Me "Depends on your vision of God/Creator/Singer/harp player - however you see Him/Her. If your vision is closer to that of the old Irish, the German mystics;Hildegard or Eckhart, the early Quakers then the Creator and the universe are one and the same. The question becomes how you treat the universe. If the Creator is continually singing the universe into being then you are walking on sacred ground no matter where you are. Best to step softly and carefully."

"You're either insane, a monkey or out of this world. Are you still evolving into something we don't know about. If being a monkey is not good enough for you, let me know, I'll wait till you become an octopus with legs." Now I ask you, what the heck is going on here? Anyway I thought of and discarded at least a half dozen possible responses and settled for this. 

“Don't spend all those nickels in one place. Curious. How did you get from my comment, which reflects a perfectly good view of the universe, to yours? Check out half the Irish monks that made their way down to the heel of Italy's boot, Saint Francis, Meister Eckhart and Hildegard of Bingen. That'll do for starters.” And that was the end of that thread. 

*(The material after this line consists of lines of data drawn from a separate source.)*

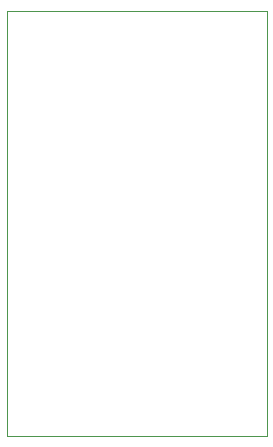
<source format=gbr>
%TF.GenerationSoftware,KiCad,Pcbnew,8.0.8*%
%TF.CreationDate,2025-04-01T17:59:15+02:00*%
%TF.ProjectId,biuzzcharge,6269757a-7a63-4686-9172-67652e6b6963,rev?*%
%TF.SameCoordinates,Original*%
%TF.FileFunction,Profile,NP*%
%FSLAX46Y46*%
G04 Gerber Fmt 4.6, Leading zero omitted, Abs format (unit mm)*
G04 Created by KiCad (PCBNEW 8.0.8) date 2025-04-01 17:59:15*
%MOMM*%
%LPD*%
G01*
G04 APERTURE LIST*
%TA.AperFunction,Profile*%
%ADD10C,0.050000*%
%TD*%
G04 APERTURE END LIST*
D10*
X99000000Y-82000000D02*
X121000000Y-82000000D01*
X121000000Y-118000000D01*
X99000000Y-118000000D01*
X99000000Y-82000000D01*
M02*

</source>
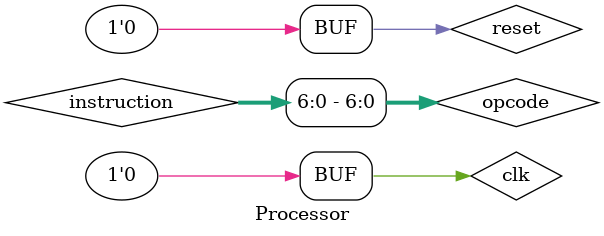
<source format=sv>
`include "ALU.sv"
`include "ALUControl.sv"
`include "Control.sv"
`include "InstMem.sv"
`include "Memory.sv"
`include "RegFile.sv"
`include "PC.sv"
`include "ImmGen.sv"


module Processor();


    reg [63:0] pc_in, pc_out;
    reg ALUsrc, MemtoReg, RegWrite, MemRead, MemWrite, Branch;
    reg [63:0] Readdata1, Readdata2, WriteData;
    reg [1:0] ALUOp;
    reg [63:0] imm_out;
    reg [31:0] instruction;
    reg [3:0] ALUIn;
    reg [63:0] Readdata;
    reg zr;
    reg [63:0] ALUout;
    reg [6:0] opcode;
    reg [63:0] ALUY;
   
    reg clk, reset;
  
    initial begin 
    
      reset = 1;
      #3
      reset = 0;
      clk = 0;
      #32

      repeat(360) begin
	#3
	clk = ~clk; 
      end
    
    end
  
  
    PC pc_inst(
        .clk(clk), 
        .reset(reset),
        .in(pc_in),
        .out(pc_out)         
    );

    InstMem mem(
        .address(pc_out),
        .instruction(instruction)
    );

    Control control_unit(
        .instruction(opcode),
        .ALUsrc(ALUsrc),
        .MemtoReg(MemtoReg),
        .RegWrite(RegWrite),
        .MemRead(MemRead),
        .MemWrite(MemWrite),
        .Branch(Branch),
        .ALUOp(ALUOp)
    );

    RegFile reg_file(
        .clk(clk),
        .instruction(instruction),
        .RegWrite(RegWrite),
        .WriteData(WriteData),
        .Readdata1(Readdata1),
        .Readdata2(Readdata2)
    ); 

    ImmGen imm(
        .instruction(instruction),
        .out(imm_out)
    );

    ALUControl control_alu(
        .instruction(instruction),
        .ALUOp(ALUOp),
        .ALUIn(ALUIn)
    );
    
    ALU alu(
        .clk(clk),
        .x(Readdata1),
        .y(ALUY),
        .src(ALUIn),
        .out(ALUout),
        .zr(zr)
    );

    Memory memory(
        .clk(clk),
        .address(ALUout),
        .WriteData(Readdata2),
        .MemRead(MemRead),
        .MemWrite(MemWrite),
        .Readdata(Readdata)
    );

    assign WriteData = MemtoReg ? Readdata : ALUout;
    assign ALUY = ALUsrc ? imm_out : Readdata2;
    assign opcode = instruction[6:0];
    assign pc_in = (zr & Branch) ? (pc_out + (imm_out<<1)) : pc_out + 4;
  

endmodule

</source>
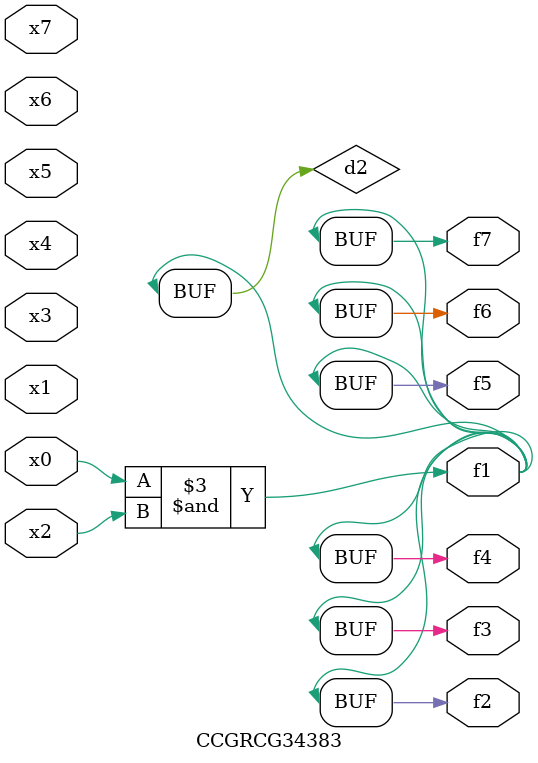
<source format=v>
module CCGRCG34383(
	input x0, x1, x2, x3, x4, x5, x6, x7,
	output f1, f2, f3, f4, f5, f6, f7
);

	wire d1, d2;

	nor (d1, x3, x6);
	and (d2, x0, x2);
	assign f1 = d2;
	assign f2 = d2;
	assign f3 = d2;
	assign f4 = d2;
	assign f5 = d2;
	assign f6 = d2;
	assign f7 = d2;
endmodule

</source>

I did not mention the obvious. About the only thing we have in common with an octopus is the fact that a humna and an octopus are both animals. An octopus is a mollusc. Even if what is left of the original shell is buried deep in its body. Humans are chordates. We have more in common with a rainbow trout or a cobra than we do with an octopus.  Even if humans did branch off a a being that made its home in the seas and rivers we would still be air breathing mammals with backbones. 

What's scary is that I believe this is the real deal not just a troll. The threads go on for too long and the entries are too consistent. And a prime example of the folks that don't seem know how evolution by natural selection works but don't seem realize why an octopus and a human have so little in common. We both live on the planet earth and we're both animals and that's just about it. 

 And even if I could pull it off  I still have absolutely no desire to become an octopus with those eight tentacles. Too damn much trouble.